* [ESTRATTO]:
· · · ·
Colline sopra Alba, dove l’icona lascia spazio al decadimento. Le nocciole si trasformano in vigneti per ritornare selvatico addomesticato. Nemmeno la perfezione è preclusa. Perché qui intorno, al di là delle solite costruzioni irrispettose e assolutamente fuori contesto, le curve appaiono e nascondono con una continuità senza requie. Questo avamposto delle Langhe, ancora distanti nelle chiacchiere, è un luogo rilassante di una deferenza inversa. Qui c’è sempre qualcuno che è arrivato prima, che ha aperto la strada, che ha annusato la polvere tra La Morra e Barolo, che ha venduto agli americani, che ha svenduto agli americani, che ha innovato senza muoversi da casa e che ti guarderà con sospetto qualunque cosa tu dica, riguardo qualunque cosa tu sappia o non sappia. Ecco, Claudio Rosso non è uno di questi, nonostante la comunione del percorso sia quella di molti.
Famiglia di viticoltori: Gigi, il papà, enologo di tradizione, tanto bravo in vigna quanto vacillante nella comunicazione, Claudio, enologo anch’esso, Maurizio, fratello di Claudio, scrittore prestato alla vigna, vista la crisi delle parole. Coesione per anni e conto terzismo un filo spericolato. Così l’analisi dell’aceto è diventata la frequentazione dei grandi vecchi. Ognuno si produceva il proprio e lo regalava ai clienti più affezionati. Un modo per imprimere qualità nella quotidianità. Claudio ha vissuto tutto ciò e ha deciso che su quella strada avrebbe ricostruito una tradizione abbandonata al lassismo, soprattutto da parte di un mondo enologico a comando che alla parola aceto ha cominciato ad abbozzare un ghigno di dileggio.
· · · ·
* [DATI DA ELABORARE]:
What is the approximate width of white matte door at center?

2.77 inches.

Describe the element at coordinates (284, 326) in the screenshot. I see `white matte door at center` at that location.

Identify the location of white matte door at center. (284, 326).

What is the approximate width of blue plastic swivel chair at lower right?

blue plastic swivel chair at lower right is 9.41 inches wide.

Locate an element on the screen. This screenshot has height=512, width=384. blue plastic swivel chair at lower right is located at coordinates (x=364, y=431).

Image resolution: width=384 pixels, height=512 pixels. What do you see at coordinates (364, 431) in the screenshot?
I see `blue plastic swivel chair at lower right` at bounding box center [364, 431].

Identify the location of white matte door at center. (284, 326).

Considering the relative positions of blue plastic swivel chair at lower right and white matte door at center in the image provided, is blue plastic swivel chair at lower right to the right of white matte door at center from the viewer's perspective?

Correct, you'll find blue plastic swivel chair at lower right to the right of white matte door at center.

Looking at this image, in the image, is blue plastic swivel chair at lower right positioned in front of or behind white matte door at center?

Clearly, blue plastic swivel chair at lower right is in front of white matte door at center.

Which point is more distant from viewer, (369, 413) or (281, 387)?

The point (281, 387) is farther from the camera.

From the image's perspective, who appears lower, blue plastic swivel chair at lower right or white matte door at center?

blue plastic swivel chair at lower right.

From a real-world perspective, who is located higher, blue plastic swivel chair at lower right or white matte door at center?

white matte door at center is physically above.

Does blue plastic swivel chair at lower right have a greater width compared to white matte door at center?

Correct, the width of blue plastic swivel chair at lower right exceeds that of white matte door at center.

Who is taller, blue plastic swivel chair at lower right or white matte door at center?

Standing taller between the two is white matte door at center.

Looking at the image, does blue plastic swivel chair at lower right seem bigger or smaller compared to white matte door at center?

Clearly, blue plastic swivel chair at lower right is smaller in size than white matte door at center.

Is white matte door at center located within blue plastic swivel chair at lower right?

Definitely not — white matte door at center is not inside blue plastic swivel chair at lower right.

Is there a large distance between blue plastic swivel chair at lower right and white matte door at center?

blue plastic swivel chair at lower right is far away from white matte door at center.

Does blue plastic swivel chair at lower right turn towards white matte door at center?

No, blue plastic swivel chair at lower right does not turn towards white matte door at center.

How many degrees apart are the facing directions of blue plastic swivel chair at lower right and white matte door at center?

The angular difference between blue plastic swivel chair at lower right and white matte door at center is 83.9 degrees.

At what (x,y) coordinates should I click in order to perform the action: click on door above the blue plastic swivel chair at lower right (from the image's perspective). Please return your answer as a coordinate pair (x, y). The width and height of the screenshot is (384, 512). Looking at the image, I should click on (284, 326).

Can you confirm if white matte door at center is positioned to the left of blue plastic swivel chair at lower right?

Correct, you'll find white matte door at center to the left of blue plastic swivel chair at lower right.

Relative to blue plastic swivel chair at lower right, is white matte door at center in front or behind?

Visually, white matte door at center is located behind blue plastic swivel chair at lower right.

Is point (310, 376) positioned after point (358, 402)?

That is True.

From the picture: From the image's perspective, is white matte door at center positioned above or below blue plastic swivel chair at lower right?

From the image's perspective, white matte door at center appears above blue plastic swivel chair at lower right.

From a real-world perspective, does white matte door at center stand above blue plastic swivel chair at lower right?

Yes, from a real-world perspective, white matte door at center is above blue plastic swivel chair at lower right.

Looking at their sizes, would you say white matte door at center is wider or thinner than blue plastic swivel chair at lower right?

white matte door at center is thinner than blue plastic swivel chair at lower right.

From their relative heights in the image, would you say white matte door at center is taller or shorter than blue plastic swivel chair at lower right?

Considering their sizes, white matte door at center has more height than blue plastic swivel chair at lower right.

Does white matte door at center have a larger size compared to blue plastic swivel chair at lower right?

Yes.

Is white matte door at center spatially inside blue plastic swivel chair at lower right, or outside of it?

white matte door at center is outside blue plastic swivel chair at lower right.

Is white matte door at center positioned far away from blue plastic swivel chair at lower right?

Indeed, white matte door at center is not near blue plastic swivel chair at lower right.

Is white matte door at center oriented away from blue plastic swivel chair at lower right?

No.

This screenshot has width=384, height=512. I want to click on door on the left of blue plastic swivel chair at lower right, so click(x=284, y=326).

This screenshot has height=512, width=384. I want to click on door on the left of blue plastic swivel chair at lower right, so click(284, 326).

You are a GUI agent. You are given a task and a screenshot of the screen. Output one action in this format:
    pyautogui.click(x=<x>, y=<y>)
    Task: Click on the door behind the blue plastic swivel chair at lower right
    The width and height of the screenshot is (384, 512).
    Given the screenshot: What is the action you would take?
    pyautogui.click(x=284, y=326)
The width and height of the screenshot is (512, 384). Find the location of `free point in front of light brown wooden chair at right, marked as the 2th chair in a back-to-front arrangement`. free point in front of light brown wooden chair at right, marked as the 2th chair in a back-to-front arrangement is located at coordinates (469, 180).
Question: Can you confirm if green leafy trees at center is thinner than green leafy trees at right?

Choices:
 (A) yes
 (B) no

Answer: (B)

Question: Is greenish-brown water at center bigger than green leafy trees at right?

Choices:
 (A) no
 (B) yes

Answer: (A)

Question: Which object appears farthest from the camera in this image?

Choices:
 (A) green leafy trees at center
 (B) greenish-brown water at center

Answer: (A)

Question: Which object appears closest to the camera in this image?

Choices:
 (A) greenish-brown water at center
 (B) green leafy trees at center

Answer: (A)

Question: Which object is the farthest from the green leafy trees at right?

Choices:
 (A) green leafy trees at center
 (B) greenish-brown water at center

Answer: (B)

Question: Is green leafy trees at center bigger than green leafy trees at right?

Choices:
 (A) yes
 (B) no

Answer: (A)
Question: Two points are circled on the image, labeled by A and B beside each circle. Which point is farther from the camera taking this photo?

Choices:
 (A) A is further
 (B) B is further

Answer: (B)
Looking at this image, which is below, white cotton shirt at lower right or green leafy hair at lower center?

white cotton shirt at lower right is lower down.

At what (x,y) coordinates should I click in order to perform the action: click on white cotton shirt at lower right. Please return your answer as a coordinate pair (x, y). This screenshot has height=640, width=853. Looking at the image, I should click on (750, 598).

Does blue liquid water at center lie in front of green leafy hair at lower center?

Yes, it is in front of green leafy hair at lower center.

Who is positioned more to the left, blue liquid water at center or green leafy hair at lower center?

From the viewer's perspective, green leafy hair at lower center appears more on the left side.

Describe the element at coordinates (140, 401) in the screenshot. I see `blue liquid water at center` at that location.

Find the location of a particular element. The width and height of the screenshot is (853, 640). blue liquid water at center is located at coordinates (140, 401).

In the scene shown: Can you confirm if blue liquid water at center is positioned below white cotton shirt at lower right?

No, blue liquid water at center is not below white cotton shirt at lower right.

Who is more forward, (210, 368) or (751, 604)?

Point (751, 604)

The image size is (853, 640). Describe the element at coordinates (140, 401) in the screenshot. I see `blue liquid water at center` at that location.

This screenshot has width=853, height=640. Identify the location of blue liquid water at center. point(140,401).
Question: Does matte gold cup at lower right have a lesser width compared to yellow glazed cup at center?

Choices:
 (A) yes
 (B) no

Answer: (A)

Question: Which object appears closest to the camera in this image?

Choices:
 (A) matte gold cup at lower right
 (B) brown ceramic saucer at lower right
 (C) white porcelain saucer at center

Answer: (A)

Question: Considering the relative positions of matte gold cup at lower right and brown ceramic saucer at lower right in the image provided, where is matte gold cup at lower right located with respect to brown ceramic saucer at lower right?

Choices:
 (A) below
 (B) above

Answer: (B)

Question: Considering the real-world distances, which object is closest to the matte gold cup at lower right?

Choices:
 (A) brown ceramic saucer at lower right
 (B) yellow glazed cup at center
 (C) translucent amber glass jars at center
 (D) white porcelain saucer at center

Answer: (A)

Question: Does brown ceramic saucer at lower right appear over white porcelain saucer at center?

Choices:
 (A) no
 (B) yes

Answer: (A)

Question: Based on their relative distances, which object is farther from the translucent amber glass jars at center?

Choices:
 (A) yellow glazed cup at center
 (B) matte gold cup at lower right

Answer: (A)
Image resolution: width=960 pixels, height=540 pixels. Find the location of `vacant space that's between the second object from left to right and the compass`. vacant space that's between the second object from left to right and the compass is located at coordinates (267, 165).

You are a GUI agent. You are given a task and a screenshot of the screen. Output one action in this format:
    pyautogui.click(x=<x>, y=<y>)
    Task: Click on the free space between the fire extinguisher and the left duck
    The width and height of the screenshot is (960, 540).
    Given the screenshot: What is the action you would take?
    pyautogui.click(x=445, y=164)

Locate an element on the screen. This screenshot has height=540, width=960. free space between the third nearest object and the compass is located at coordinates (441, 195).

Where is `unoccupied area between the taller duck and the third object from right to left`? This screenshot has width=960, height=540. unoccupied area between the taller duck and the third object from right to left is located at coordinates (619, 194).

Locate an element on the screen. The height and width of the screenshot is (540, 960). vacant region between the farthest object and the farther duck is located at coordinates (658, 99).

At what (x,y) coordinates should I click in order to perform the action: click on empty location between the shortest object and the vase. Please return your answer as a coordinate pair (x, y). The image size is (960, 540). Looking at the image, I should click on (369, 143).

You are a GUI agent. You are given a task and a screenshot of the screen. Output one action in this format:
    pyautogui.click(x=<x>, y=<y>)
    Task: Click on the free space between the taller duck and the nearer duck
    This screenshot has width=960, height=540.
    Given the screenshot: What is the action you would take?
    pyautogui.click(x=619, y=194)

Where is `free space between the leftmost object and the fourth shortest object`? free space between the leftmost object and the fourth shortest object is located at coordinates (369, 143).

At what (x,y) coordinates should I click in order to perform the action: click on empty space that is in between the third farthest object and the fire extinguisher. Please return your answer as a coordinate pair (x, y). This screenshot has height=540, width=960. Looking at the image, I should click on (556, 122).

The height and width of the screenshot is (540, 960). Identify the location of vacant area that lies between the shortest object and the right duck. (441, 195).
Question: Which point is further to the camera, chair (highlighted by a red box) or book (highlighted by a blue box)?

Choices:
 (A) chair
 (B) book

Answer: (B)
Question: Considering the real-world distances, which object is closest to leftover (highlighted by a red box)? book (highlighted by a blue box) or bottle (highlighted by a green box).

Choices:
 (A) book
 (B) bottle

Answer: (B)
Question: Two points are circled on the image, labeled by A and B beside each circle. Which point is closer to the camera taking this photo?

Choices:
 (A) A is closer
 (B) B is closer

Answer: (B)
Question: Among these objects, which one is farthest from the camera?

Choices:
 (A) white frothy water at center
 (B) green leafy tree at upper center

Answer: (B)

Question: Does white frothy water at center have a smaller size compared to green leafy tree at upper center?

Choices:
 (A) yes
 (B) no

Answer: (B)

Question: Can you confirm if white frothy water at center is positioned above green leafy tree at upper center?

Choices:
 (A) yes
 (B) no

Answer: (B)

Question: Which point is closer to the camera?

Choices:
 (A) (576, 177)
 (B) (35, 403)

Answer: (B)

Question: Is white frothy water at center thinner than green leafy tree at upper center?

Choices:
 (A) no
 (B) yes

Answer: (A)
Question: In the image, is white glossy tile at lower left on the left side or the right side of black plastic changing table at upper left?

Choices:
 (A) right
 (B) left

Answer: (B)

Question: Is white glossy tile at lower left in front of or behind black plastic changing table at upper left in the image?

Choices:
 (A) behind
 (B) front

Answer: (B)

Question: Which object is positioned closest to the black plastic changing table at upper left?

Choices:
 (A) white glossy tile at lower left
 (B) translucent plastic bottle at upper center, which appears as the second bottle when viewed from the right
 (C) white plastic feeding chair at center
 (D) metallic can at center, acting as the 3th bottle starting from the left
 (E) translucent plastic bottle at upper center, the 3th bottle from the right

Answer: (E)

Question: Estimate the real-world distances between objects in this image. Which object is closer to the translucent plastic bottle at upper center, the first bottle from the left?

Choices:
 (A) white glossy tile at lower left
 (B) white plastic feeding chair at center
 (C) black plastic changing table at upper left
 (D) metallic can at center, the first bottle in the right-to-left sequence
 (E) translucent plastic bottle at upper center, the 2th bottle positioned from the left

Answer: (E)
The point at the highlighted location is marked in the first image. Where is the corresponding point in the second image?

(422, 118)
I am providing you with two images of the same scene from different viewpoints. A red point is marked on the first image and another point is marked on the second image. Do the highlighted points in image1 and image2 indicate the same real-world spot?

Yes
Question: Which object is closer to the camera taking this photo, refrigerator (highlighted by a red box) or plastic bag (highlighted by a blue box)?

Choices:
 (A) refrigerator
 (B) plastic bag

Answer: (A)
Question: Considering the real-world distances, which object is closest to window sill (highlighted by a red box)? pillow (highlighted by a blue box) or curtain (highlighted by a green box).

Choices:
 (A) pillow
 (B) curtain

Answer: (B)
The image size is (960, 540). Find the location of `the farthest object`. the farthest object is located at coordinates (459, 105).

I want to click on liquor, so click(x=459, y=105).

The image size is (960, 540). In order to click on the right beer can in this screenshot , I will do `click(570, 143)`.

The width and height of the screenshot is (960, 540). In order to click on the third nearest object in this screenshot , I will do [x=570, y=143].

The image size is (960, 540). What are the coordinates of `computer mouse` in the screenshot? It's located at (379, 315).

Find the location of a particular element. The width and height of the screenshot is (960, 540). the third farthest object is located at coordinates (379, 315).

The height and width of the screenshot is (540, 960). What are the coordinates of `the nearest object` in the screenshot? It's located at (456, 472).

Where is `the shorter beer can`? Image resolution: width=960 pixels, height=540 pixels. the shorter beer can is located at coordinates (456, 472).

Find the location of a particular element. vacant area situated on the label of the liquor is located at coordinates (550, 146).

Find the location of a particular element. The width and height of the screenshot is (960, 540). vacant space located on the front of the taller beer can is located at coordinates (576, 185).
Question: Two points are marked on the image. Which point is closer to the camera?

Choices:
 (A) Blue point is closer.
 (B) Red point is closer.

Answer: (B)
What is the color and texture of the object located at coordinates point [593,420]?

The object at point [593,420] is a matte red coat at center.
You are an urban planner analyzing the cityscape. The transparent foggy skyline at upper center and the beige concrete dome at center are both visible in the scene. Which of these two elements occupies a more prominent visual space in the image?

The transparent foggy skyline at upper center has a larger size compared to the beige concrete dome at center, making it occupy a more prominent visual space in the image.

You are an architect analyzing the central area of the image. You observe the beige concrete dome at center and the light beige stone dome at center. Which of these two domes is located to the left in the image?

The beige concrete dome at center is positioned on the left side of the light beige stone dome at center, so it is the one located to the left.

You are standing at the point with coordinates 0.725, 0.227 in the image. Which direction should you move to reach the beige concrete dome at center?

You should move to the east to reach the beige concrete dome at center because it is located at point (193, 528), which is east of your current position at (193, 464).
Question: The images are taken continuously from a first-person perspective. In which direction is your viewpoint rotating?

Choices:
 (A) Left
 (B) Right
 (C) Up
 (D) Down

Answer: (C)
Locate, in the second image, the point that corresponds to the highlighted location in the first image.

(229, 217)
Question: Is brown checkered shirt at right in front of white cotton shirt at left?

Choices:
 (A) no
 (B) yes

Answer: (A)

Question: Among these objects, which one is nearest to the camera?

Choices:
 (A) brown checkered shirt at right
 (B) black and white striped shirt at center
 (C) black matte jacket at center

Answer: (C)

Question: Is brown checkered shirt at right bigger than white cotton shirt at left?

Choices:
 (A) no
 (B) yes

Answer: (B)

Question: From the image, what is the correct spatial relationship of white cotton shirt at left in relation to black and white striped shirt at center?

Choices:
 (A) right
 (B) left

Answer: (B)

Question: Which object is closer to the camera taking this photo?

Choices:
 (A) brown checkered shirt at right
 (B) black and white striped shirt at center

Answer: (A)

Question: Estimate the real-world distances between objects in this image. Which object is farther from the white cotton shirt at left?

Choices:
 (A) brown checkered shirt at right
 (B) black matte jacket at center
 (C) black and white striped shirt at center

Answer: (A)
· · · ·
* [RICHIESTE]:
A) Puoi estrarre dal brano sulle Langhe tutto ciò che va da "Colline sopra Alba, dove" fino a "quella di molti."?
B) Puoi modificare le voci, dall'inizio fino alla riga che contiene "center [364, 431]." compresa, sostituendo "approximate" con "estimated" e lasciando tutto il resto invariato? Riporta solo quelle righe.

* [PROBLEMI RISOLTI]:
A)
Colline sopra Alba, dove l’icona lascia spazio al decadimento. Le nocciole si trasformano in vigneti per ritornare selvatico addomesticato. Nemmeno la perfezione è preclusa. Perché qui intorno, al di là delle solite costruzioni irrispettose e assolutamente fuori contesto, le curve appaiono e nascondono con una continuità senza requie. Questo avamposto delle Langhe, ancora distanti nelle chiacchiere, è un luogo rilassante di una deferenza inversa. Qui c’è sempre qualcuno che è arrivato prima, che ha aperto la strada, che ha annusato la polvere tra La Morra e Barolo, che ha venduto agli americani, che ha svenduto agli americani, che ha innovato senza muoversi da casa e che ti guarderà con sospetto qualunque cosa tu dica, riguardo qualunque cosa tu sappia o non sappia. Ecco, Claudio Rosso non è uno di questi, nonostante la comunione del percorso sia quella di molti.

B)
What is the estimated width of white matte door at center?

2.77 inches.

Describe the element at coordinates (284, 326) in the screenshot. I see `white matte door at center` at that location.

Identify the location of white matte door at center. (284, 326).

What is the estimated width of blue plastic swivel chair at lower right?

blue plastic swivel chair at lower right is 9.41 inches wide.

Locate an element on the screen. This screenshot has height=512, width=384. blue plastic swivel chair at lower right is located at coordinates (x=364, y=431).

Image resolution: width=384 pixels, height=512 pixels. What do you see at coordinates (364, 431) in the screenshot?
I see `blue plastic swivel chair at lower right` at bounding box center [364, 431].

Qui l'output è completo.